Working with experiential people is not a smooth or easy process. The preceding five examples are important for the insights they provide into what works and what blocks effective community practice. All five highlight the need for the participation of experiential community members, while reminding us of how complicated that involvement can be.
The recognition that people are experts of their own experience does not mean that they can do everything they need to help themselves. Their need for support may be ongoing. Even those who have the capacity for leadership need guidance, advice and support. A need for support does not mean one is not capable; in this case it is a consequence of having lived for years under the shadow of oppression.
For some, inclusion will increase their personal power but analyzing their experiences can be restimulating. Sharing the details of their lives can trigger painful and unpleasant memories, and for some, negative reactions may emerge. The change agent needs to anticipate such possibilities and provide support as needed. The work of a change agent with marginalized people is multilayered, profoundly rewarding but very complex. Barriers and obstacles litter the path.
It would be impossible to describe the numerous instances when each of these projects appeared to reach an impasse and we were all tempted to give up. Frustration results from attempting social change in a climate that is not supportive. In order to be effective, transformative community practice requires financial support, difficult to acquire in the current climate of fiscal restraint. Some of the frustration is a result of the inherent difficulty of the task undertaken. Working together to change lives is not an easy or simple matter but if the work is done respectfully and on the advice of the people whose lives are being addressed, then it is possible.
This chapter provided a summary of five transformative community practice projects gleaned from twelve years of working with homeless men, street women, sex workers and sexually exploited youth. In the following pages I share some of what I have learned. It is my belief that transformative community practice crosses disciplines and requires a paradigm shift. The five examples offer an opportunity to study the process of transformative community practice over time.
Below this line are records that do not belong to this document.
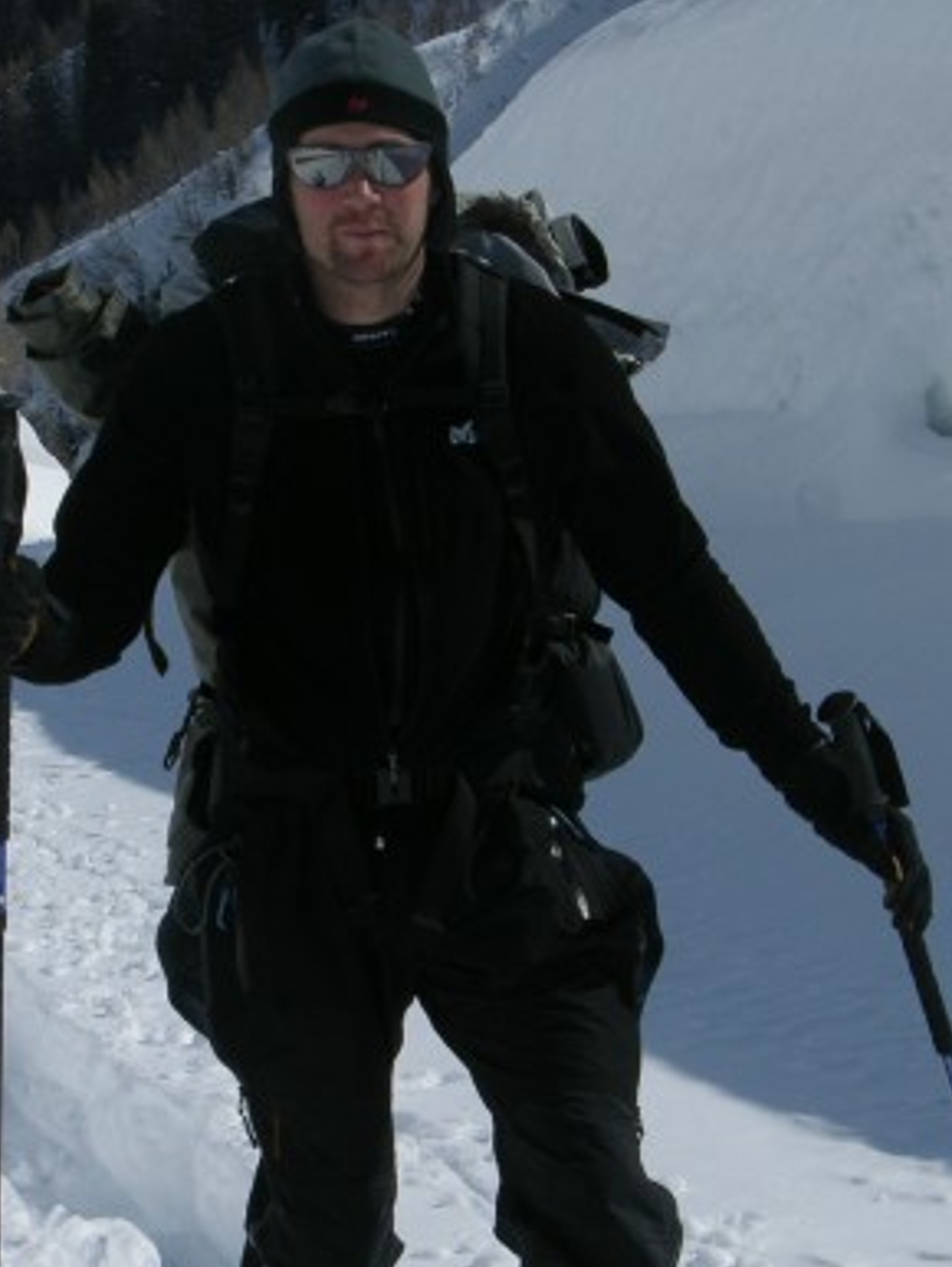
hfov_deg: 9.6
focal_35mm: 155
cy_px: 830
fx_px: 5677
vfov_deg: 12.7
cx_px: 348
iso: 50
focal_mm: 19.9
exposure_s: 1/476
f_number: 7.6
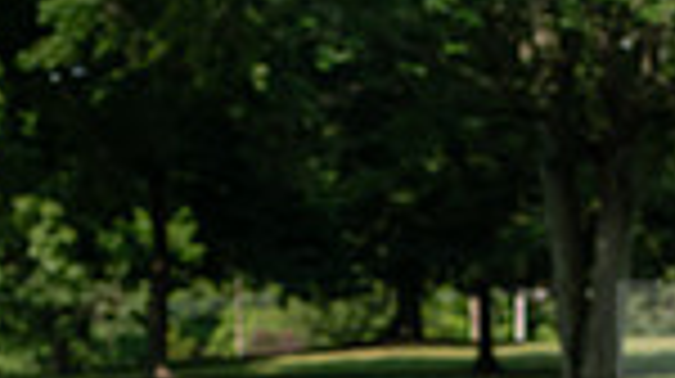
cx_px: 482
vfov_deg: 4.2
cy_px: 826
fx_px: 5078
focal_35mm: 284
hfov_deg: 7.6
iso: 80
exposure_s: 1/800
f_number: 4
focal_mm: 70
They illustrate stages that commonly occur in a largely consistent sequence, and offer some valuable conclusions. Each story provides detail and examples that allow sound practice be built into a coherent whole. The following three chapters provide an opportunity to better understand the theory of transformative community practice, to examine the process in more detail, and to study the role of the change agent in relation to both the experiential community and the larger community.